### Goal
Rewrite the rows below, replacing each "scientific name" with "Latin name" and leaving everything else the same. Leave out the pictures.
────────────────────────────────────────
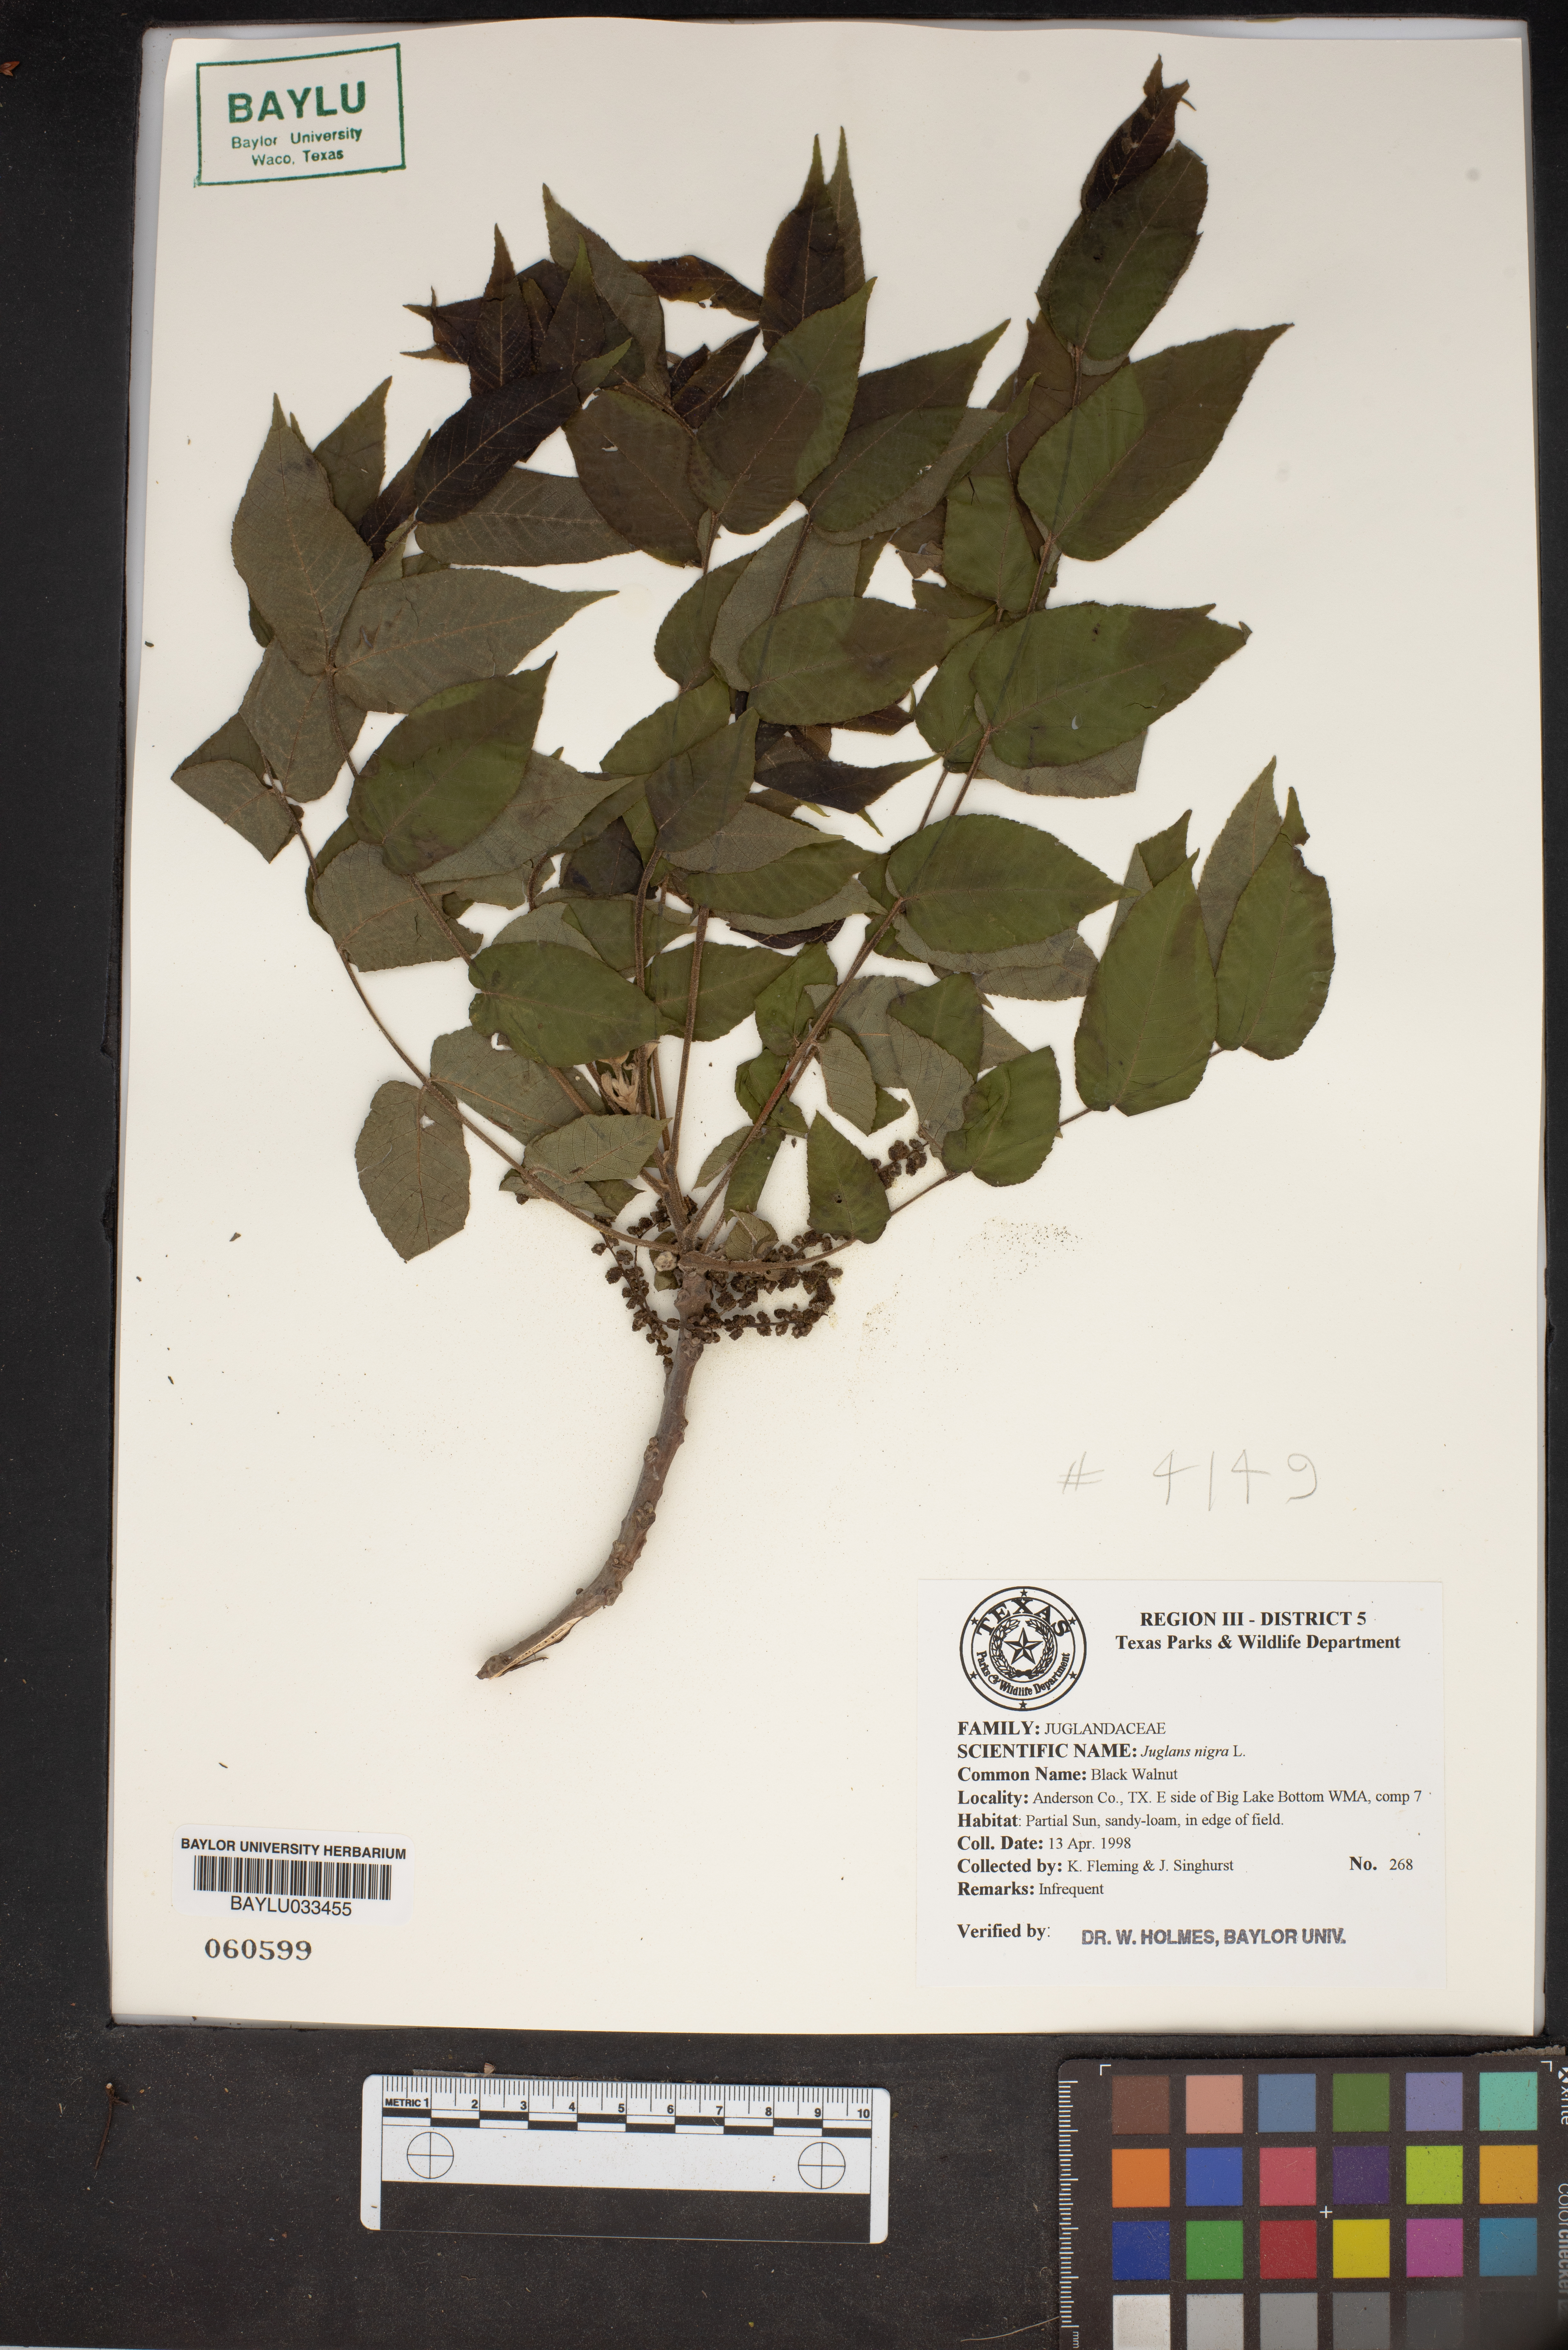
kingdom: Plantae
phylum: Tracheophyta
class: Magnoliopsida
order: Fagales
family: Juglandaceae
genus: Juglans
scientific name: Juglans nigra
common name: Black walnut
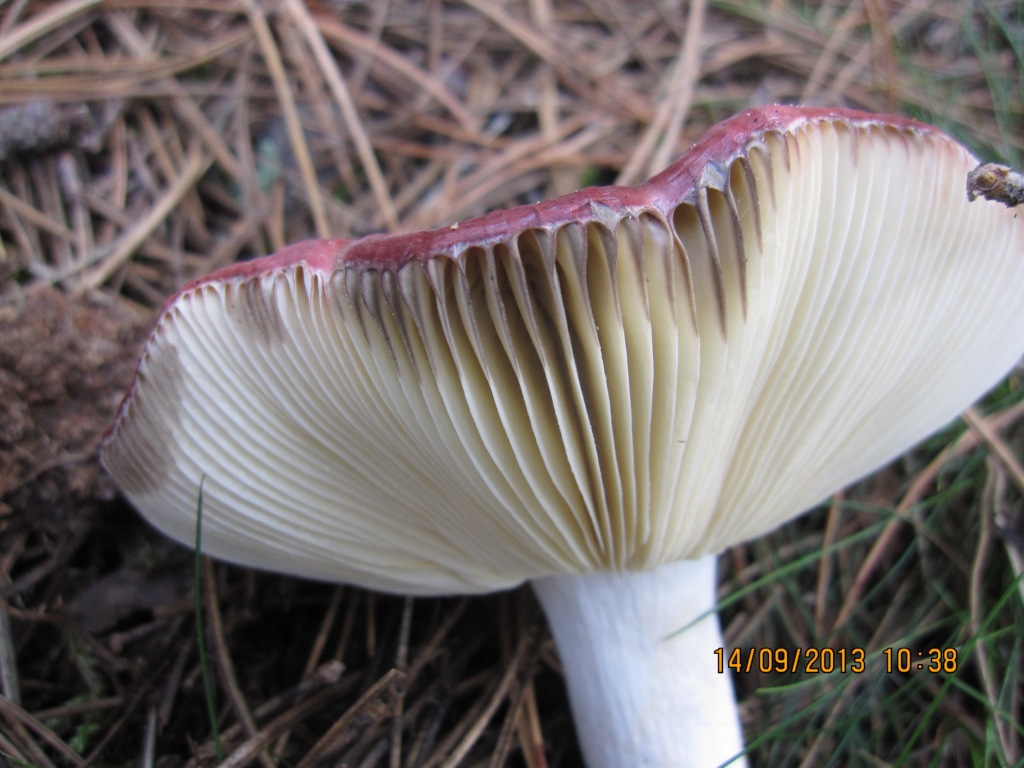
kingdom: Fungi
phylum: Basidiomycota
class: Agaricomycetes
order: Russulales
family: Russulaceae
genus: Russula
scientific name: Russula vinosa
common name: vinrød skørhat
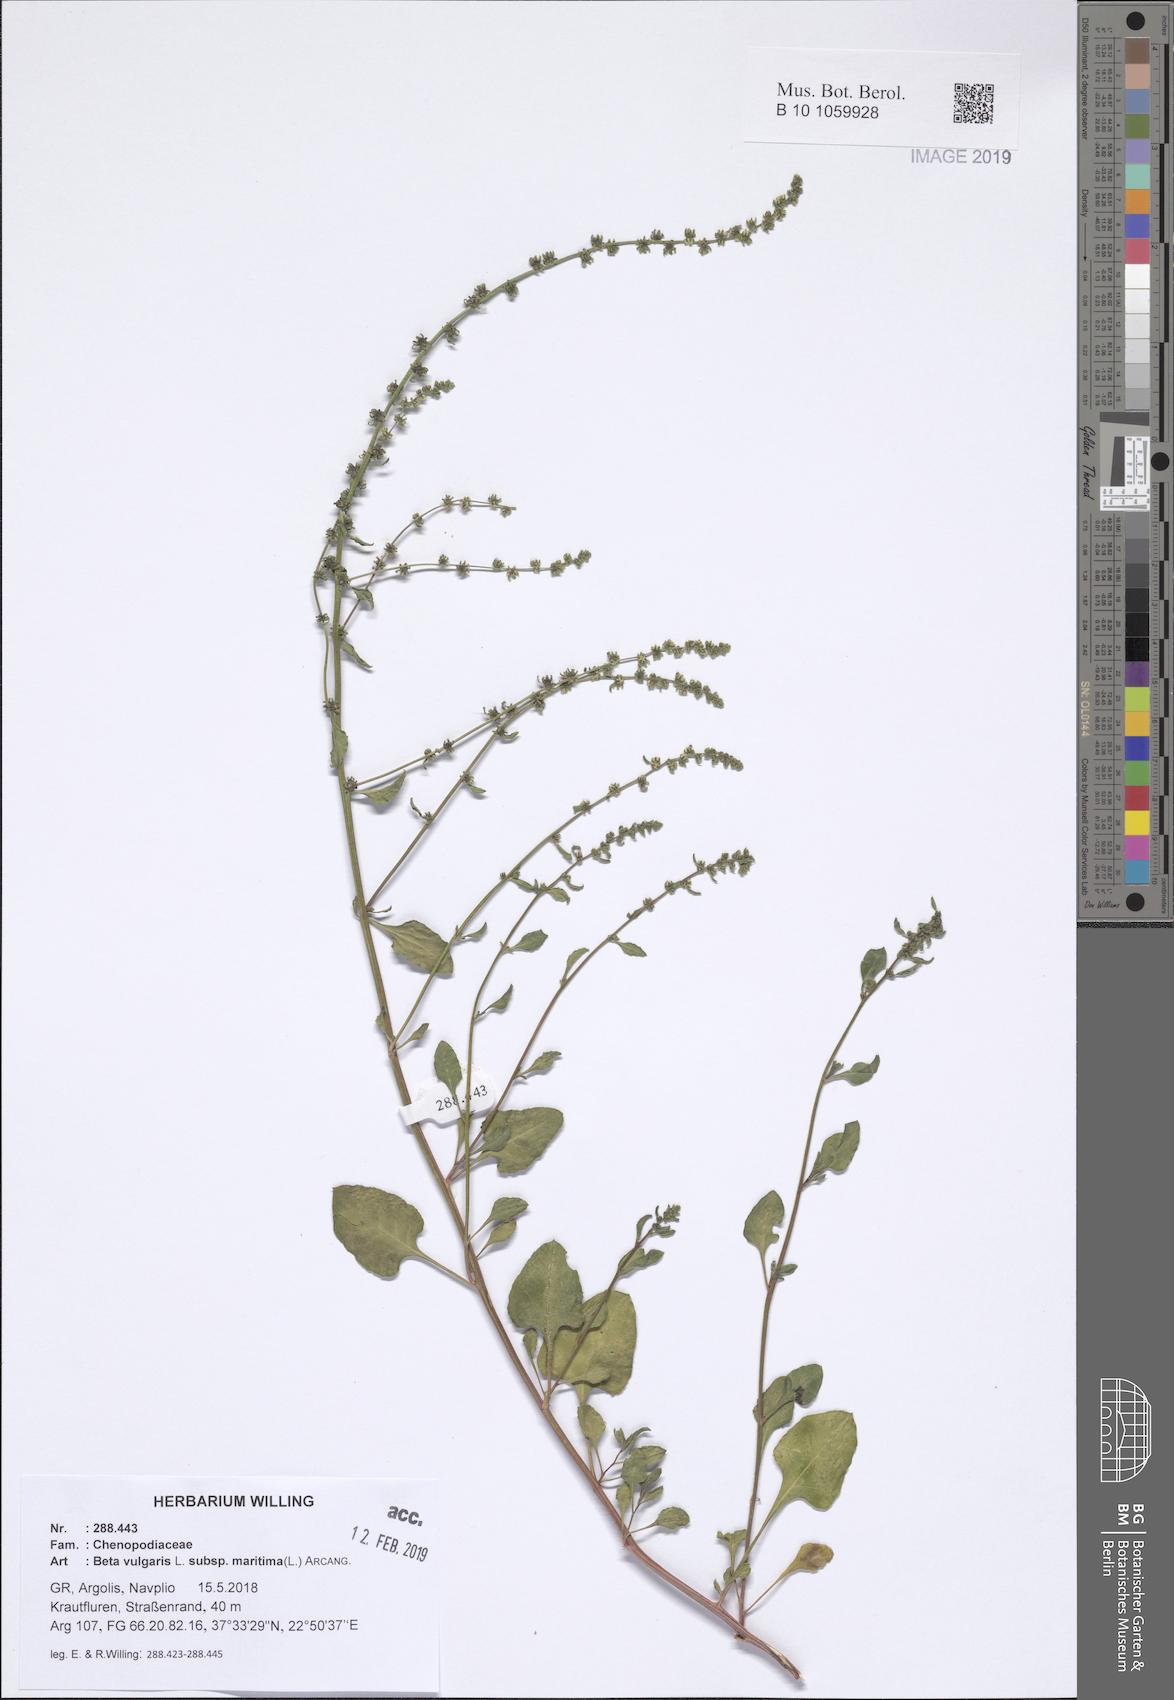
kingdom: Plantae
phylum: Tracheophyta
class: Magnoliopsida
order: Caryophyllales
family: Amaranthaceae
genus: Beta
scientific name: Beta maritima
────────────────────────────────────────
### Result for this exercise
kingdom: Plantae
phylum: Tracheophyta
class: Magnoliopsida
order: Fagales
family: Juglandaceae
genus: Juglans
Latin name: Juglans nigra
common name: Black walnut
kingdom: Fungi
phylum: Basidiomycota
class: Agaricomycetes
order: Russulales
family: Russulaceae
genus: Russula
Latin name: Russula vinosa
common name: vinrød skørhat
kingdom: Plantae
phylum: Tracheophyta
class: Magnoliopsida
order: Caryophyllales
family: Amaranthaceae
genus: Beta
Latin name: Beta maritima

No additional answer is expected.